アメリカでの僕らの足 何でこんなことに… 路上で荷物を

 荷物を確認し、必要なものを部屋へ運び。チンドンやゴロス太鼓を組み立てる。慌てて衣装に着替え、トラックの荷台に乗り込み、Pioneer Cthouse Square に。ここは繁華街の中心にある大きな広場で、インフォーメーションセンターや両替、スターバックスなどがありいつも、大勢の人が集まっている。
 17:30 から約30分 チンドンを。人はそれ程多くはなかったが、受けはいい。でも狭い場所で演奏しつづけるチンドンは、やはりちょっと辛い。ともあれ、初アメリカ・パフォーマンスが、やっと、やっと、出来た!!

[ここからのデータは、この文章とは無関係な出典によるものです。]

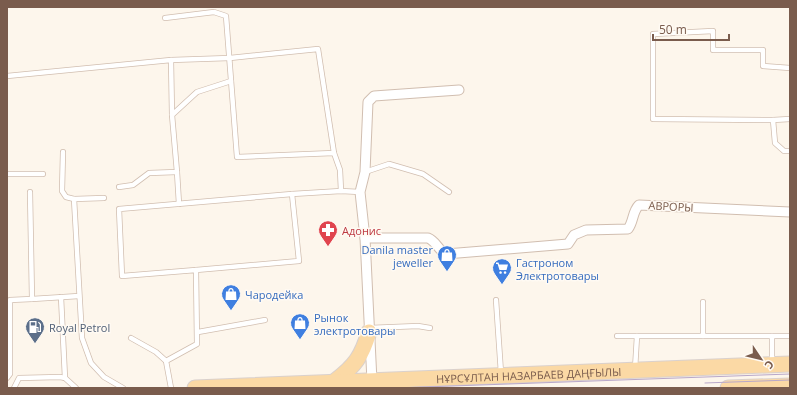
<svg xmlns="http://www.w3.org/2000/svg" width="797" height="395" font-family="'Open Sans',sans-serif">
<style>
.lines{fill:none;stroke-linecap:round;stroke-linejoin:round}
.service-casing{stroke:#d1beb0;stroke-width:6}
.minor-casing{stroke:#d1beb0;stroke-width:11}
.primary-casing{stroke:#dad1cd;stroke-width:17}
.service{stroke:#fff;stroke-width:4.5}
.minor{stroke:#fff;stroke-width:9}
.primary{stroke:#fbd9a5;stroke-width:15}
.tram{stroke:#b9a8c9;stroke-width:1}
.labels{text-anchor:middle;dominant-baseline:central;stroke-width:3;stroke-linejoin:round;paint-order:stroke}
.street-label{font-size:11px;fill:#7a5c4d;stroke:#fffaf3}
.health-label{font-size:11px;fill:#be3a42;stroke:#fffaf3;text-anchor:start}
.shop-label{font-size:11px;fill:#366cbe;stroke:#fffaf3;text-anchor:start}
.service-label{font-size:11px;fill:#4e5e75;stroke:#fffaf3;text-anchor:start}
</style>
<rect width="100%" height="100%" fill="#fdf6ec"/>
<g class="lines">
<defs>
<g id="service">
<polyline points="165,18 214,12 226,16 237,157 334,153 340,170 341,191"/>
<polyline points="171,60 230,58 318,49 334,153"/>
<polyline points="790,68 763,66 763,50 713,50 713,31 653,34 653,119 773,120 790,119"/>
<polyline points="7,76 171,60 172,115"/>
<polyline points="773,120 775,143 784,151 790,151"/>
<polyline points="63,152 62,191 66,197 74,199"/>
<polyline points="177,172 179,204"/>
<polyline points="365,172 389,164 423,174 449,192"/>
<polyline points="7,174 43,174"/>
<polyline points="119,187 133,185 149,173 177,172 172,115 197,92 231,81"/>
<polyline points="104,198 74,199 82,338 91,363 104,377 123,388"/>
<polyline points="196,270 299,261 292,194"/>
<polyline points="61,297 65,378"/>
<polyline points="32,299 79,296"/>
<polyline points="496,300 501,373"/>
<polyline points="703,302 703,336"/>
<polyline points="369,328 418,326 430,328"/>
<polyline points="198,332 265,320"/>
<polyline points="617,336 790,336"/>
<polyline points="131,338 156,352 166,361"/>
<polyline points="772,363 772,336"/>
<polyline points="635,369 637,336"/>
<polyline points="7,378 10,374 10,300 32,299 30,192"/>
<polyline points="14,388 19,378 60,377 65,378 76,388"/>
<polyline points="171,388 166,361 197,344 196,270 122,276 119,209 292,194 341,191 360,192"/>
</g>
<g id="minor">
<path d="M 365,238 L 428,238 C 436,241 438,250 446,254 L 568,244 L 574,235 L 586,230 L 628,229 C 634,221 632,212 639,205 L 790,212"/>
<polyline points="372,381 365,238 360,192 365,172 368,102 374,96 459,90"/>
</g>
<g id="primary">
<path d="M 335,381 C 355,366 362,356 369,332"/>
<path id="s1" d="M 195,388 L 790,364"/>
<polyline points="728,388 790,386"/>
</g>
</defs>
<use href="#service" class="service-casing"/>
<use href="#minor" class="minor-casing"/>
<use href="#primary" class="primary-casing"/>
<use href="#service" class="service"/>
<use href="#minor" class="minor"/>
<use href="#primary" class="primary"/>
<g class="tram">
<polyline points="705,383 790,380"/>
<polyline points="396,388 790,374"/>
</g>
</g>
<defs>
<symbol id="pharmacy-pin" viewBox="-11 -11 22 30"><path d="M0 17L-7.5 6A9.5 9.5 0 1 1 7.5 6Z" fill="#e0444e" stroke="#fffaf3"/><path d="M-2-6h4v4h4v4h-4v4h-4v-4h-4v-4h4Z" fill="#fff"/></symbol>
<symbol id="shop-pin" viewBox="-11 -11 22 30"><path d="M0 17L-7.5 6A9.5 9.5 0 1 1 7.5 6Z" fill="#3f7fe0" stroke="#fffaf3"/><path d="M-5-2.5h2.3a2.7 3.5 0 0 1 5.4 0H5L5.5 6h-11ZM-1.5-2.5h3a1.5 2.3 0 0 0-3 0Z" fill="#fff"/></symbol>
<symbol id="supermarket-pin" viewBox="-11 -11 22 30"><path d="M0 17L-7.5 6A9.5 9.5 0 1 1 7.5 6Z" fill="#3f7fe0" stroke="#fffaf3"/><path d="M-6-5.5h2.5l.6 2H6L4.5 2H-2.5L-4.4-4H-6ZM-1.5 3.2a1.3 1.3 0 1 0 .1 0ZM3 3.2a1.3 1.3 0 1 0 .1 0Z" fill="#fff"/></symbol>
<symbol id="fuel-pin" viewBox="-11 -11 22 30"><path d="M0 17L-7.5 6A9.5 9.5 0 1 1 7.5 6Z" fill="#5c6f8a" stroke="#fffaf3"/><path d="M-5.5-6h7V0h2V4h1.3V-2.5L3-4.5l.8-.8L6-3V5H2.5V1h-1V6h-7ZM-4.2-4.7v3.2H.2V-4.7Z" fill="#fff"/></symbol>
</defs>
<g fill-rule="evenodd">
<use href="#pharmacy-pin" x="317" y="219" width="22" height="30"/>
<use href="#shop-pin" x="436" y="244" width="22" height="30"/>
<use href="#supermarket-pin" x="491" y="257" width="22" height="30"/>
<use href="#shop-pin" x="220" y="283" width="22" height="30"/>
<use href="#shop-pin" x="289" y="312" width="22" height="30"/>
<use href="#fuel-pin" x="24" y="316" width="22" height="30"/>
</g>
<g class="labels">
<g class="street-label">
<text transform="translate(671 206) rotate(3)">АВРОРЫ</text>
<text stroke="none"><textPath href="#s1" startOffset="334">НҰРСҰЛТАН НАЗАРБАЕВ ДАҢҒЫЛЫ</textPath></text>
</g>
<g class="health-label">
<text x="342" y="230">Адонис</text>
</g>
<g class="shop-label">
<text x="433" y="249" text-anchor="end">Danila master<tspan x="433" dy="13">jeweller</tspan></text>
<text x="516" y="262">Гастроном<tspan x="516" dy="13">Электротовары</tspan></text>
<text x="245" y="294">Чародейка</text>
<text x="314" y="317">Рынок<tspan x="314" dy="13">электротовары</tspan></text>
</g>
<g class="service-label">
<text x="49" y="327">Royal Petrol</text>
</g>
</g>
<rect width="797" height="395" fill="none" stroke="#7a5c4d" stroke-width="16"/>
<g transform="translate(761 359) rotate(125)" stroke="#fffaf3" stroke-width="3" paint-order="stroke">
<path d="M0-3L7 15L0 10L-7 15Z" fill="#7a5c4d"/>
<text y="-6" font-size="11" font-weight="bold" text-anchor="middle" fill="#7a5c4d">С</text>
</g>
<path d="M653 34v6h76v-6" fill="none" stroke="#7a5c4d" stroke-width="2"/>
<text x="659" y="34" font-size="12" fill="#7a5c4d" stroke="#fffaf3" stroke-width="3" paint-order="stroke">50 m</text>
</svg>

 Hotel に戻り、大太鼓の足を組み立て明日からの公演に備える。と言っても明日はいきなり休み の日だ。キャンセルしてしまった美術館でやりたいと申し出たのだが、美術館のDiane さんから直接連絡が入る、それも日本語で。「どうか心配しないでください、キャンセルは貴方のせいではありません。月曜日は残念ながら休刊日です。来週是非よろしくお願いします。」だって。心遣いに涙が出そうになる。Hotel のオーナーAlix が滝を見に行こうと誘ってくれる。彼も流暢に日本語を話す。Portland では日本語を話せる人に驚くほど良く出会う。
 夕飯はうどん、ワカメの酢味噌和え、キムチ。驚いたことに、調理用にと買った安い日本酒「大関」が"無茶苦茶"美味い!Nevada の水とCalifornia rice と表記してある。いつも安酒しか飲めないせいかも知れないが、少なくとも私がこれまで飲んだ日本酒の中で一番とは言わないが、相当上のランクだ。出来ることならお土産にしたいが…。
 「酒は自然の恵み」と改めて強く思い、同時に日本の荒廃を考えざる得ない。日本は水の国だったはずだ、しかしその水をペットボトルで買うようになってしまったのだ。